STUDY TEXT:
——

No. 3 – Vienna Vikings
- Position: Quarterback
- Roster status: Active

Personal information
- Born: October 15, 1994 (age 31) Orchard Park, New York, U.S.
- Listed height: 6 ft 0 in (1.83 m)
- Listed weight: 200 lb (91 kg)

Career information
- High school: Orchard Park
- College: Tarleton State
- NFL draft: 2020: undrafted

Career history
- Arizona Rattlers (2021–2022); New Jersey Generals (2022)*; Montreal Alouettes (2022)*; Edmonton Elks (2022); Toronto Argonauts (2022); Vienna Vikings (2024–present);
- * Offseason and/or practice squad member only

Awards and highlights
- Grey Cup champion (2022);
- Stats at CFL.ca

= Ben Holmes (gridiron football) =

American gridiron football player (born 1997)

Ben Holmes (born October 15, 1994) is an American professional football quarterback for the Vienna Vikings of the European League of Football (ELF). He played college football at Nassau Community College and Tarleton State. He played for the Toronto Argonauts of the Canadian Football League (CFL) in 2022. He will play for the Vienna Vikings in the European League of Football in the 2024 season.

==Early life==
Holmes attended Orchard Park High School, where he initially played wide receiver and won the state title in 2011. He then switched to quarterback and took the Quakers back to the state final. Holmes attended prep school in Texas.

——

DATA LISTING:
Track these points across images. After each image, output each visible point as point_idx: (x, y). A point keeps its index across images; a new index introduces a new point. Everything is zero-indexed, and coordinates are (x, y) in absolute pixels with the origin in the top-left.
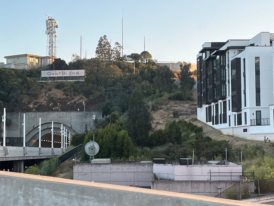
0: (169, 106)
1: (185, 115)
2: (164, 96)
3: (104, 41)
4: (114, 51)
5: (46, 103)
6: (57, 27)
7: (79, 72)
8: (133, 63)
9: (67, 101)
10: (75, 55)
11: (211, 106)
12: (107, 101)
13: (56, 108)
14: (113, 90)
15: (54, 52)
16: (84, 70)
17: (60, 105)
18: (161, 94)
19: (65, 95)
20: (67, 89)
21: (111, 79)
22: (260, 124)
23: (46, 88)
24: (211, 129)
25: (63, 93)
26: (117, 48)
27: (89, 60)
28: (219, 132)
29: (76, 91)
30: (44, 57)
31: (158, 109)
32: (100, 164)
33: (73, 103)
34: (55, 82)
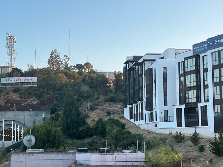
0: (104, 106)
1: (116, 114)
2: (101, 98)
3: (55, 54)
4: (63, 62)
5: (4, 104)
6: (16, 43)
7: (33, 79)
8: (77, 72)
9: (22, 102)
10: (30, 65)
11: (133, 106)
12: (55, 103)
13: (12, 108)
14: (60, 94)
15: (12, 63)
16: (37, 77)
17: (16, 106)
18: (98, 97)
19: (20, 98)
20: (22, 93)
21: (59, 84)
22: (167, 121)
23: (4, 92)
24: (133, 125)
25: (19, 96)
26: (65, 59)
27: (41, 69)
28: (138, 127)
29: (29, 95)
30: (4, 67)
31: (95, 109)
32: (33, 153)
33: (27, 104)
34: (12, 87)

——

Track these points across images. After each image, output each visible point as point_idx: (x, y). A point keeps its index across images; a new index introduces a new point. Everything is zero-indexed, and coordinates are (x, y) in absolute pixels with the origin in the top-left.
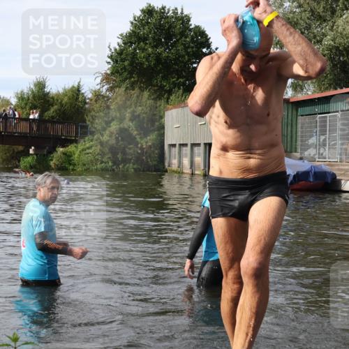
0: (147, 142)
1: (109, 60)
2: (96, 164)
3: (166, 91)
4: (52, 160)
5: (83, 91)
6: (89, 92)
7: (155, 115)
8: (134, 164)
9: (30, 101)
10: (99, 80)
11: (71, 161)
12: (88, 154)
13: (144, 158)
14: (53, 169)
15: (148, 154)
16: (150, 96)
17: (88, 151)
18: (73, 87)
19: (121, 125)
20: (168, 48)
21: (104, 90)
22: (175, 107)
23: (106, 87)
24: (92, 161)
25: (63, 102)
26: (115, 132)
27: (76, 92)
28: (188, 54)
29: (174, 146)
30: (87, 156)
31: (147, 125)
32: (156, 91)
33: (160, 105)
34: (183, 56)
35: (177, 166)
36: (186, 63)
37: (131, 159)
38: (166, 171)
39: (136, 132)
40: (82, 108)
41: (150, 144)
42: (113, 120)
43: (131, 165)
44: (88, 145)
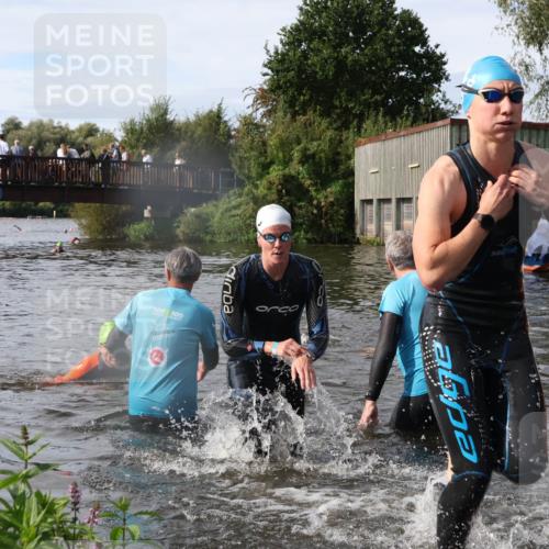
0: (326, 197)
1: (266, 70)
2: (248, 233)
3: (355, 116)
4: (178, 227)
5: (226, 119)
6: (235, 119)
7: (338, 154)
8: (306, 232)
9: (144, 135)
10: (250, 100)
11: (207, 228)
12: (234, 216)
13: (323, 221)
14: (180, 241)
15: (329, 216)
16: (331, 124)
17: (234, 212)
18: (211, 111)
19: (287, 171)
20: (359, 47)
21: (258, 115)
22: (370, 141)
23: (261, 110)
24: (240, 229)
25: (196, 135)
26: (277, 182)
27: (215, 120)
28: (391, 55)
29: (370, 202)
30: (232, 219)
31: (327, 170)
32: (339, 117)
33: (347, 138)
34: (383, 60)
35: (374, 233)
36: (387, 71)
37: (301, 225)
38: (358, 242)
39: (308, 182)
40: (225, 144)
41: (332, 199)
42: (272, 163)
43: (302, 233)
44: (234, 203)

——

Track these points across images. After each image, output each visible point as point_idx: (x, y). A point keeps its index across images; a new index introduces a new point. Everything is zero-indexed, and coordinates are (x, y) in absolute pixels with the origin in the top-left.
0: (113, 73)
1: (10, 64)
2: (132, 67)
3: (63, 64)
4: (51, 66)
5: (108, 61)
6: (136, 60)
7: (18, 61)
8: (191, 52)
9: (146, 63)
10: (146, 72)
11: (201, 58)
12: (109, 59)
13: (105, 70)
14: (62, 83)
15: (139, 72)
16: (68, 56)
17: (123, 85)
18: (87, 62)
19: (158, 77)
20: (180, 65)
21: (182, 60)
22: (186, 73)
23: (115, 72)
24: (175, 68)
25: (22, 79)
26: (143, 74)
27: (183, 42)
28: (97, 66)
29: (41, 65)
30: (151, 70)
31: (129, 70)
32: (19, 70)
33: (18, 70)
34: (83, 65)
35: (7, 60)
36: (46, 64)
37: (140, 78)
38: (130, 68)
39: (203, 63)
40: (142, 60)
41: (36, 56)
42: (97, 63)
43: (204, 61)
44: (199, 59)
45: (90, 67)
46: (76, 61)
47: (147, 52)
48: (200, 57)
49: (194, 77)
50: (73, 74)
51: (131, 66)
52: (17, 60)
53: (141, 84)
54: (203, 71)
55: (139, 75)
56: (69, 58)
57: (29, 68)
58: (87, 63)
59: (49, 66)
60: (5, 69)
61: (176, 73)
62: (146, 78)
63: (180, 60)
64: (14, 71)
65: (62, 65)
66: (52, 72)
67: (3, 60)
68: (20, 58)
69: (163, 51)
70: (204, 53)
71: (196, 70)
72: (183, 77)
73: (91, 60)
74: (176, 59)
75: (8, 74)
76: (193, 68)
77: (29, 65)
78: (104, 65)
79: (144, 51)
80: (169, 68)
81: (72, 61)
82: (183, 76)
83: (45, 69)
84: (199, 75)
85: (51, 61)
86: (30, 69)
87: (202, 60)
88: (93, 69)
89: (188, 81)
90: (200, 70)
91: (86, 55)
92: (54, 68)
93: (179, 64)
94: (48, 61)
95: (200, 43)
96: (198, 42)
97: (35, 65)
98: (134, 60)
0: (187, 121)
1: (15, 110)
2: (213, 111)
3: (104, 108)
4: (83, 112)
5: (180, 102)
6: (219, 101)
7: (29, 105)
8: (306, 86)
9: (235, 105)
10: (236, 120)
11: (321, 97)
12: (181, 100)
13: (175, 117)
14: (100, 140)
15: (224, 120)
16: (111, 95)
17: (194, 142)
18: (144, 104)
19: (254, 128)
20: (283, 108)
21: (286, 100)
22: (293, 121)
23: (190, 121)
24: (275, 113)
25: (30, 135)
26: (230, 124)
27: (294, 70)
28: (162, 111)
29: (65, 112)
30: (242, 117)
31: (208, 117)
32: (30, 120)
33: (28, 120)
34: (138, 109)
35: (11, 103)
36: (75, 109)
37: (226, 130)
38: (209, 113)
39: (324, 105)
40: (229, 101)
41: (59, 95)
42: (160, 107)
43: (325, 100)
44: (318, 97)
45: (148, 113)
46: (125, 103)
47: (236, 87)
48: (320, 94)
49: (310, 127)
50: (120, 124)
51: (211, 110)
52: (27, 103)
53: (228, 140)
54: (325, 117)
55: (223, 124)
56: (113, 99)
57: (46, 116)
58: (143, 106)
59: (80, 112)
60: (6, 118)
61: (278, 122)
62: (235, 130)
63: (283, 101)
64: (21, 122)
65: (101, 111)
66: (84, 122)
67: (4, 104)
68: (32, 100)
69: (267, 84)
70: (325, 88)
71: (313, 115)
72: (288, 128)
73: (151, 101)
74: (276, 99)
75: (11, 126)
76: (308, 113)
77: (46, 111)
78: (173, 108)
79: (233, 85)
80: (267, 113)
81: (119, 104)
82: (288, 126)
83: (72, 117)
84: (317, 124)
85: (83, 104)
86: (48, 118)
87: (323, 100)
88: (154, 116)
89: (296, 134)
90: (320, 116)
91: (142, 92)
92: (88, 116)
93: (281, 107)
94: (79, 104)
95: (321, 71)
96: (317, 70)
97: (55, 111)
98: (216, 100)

——

TASKS TO CARRY OUT:
- A) Decide whether each statement below agrees with the Ben Holmes text. Answer yes or no for each and quote the deciding words from that text. (i) Holmes played college football at Nassau Community College and Tarleton State. (ii) At Orchard Park High School, Holmes played quarterback from the start. (iii) Holmes was a Grey Cup champion in 2022.
- B) Write a continuation of the Ben Holmes text that picks up right after its final sentence.

ANSWERS PROVIDED:
- A)
(i) Yes: "He played college football at Nassau Community College and Tarleton State."
(ii) No: "where he initially played wide receiver and won the state title in 2011. He then switched to quarterback"
(iii) Yes: "Grey Cup champion (2022);"

- B)
==College career==
Holmes first enrolled at Nassau Community College. He then transferred and played for the Tarleton State Texans where he led the team to a 23–2 record in two seasons in Division II. As a senior, Holmes threw for 34 touchdowns and three interceptions. He made 196 completions for 3,338 yards and rushed for 59 yards on 32 attempts with a touchdown.

==Professional career==
Holmes played for the Arizona Rattlers in the Indoor Football League and for the Sea Lions in the Spring League. He was drafted fourth overall in the 2022 USFL draft by the New Jersey Generals, but was released on April 1, 2022, due to a toe injury and replaced by Luis Perez.

After spending time with the Montreal Alouettes and Edmonton Elks, Holmes signed with the Toronto Argonauts on August 3, 2022. He dressed in one game in 2022 and was part of the final cuts following training camp of the following season on June 2, 2023.

On November 21, 2023, Holmes signed with the Vienna Vikings. In the 2024 season of the European League of Football Holmes played in 10 games, completing 187 of 301 pass attempts, throwing 34 touchdown passes with only 5 interceptions.